(Collected data)
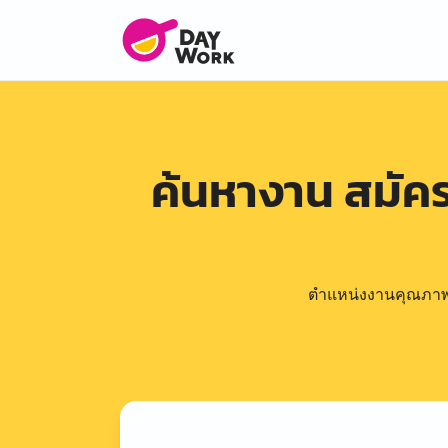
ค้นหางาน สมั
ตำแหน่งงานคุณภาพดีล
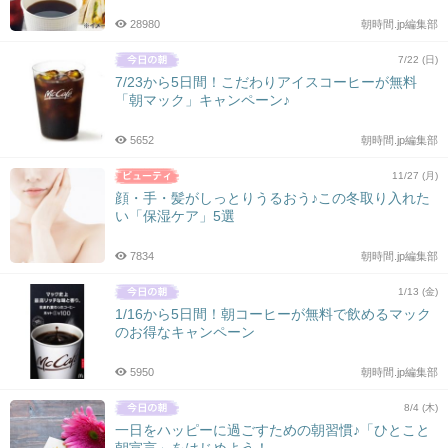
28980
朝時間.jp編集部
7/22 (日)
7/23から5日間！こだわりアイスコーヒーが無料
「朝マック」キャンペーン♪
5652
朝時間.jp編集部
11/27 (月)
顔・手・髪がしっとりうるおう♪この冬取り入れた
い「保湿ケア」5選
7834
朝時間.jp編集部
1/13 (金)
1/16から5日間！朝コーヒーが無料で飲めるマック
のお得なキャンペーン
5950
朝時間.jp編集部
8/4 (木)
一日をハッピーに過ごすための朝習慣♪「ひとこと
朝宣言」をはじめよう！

■ **PROMPT**: Once you reach the line that contains "7/23から5日間！こだわりアイスコーヒーが無料", print it and every line after it exactly as written, stopping at the last line of the records and adding nothing.

■ **WRITTEN ANSWER**:
7/23から5日間！こだわりアイスコーヒーが無料
「朝マック」キャンペーン♪
5652
朝時間.jp編集部
11/27 (月)
顔・手・髪がしっとりうるおう♪この冬取り入れた
い「保湿ケア」5選
7834
朝時間.jp編集部
1/13 (金)
1/16から5日間！朝コーヒーが無料で飲めるマック
のお得なキャンペーン
5950
朝時間.jp編集部
8/4 (木)
一日をハッピーに過ごすための朝習慣♪「ひとこと
朝宣言」をはじめよう！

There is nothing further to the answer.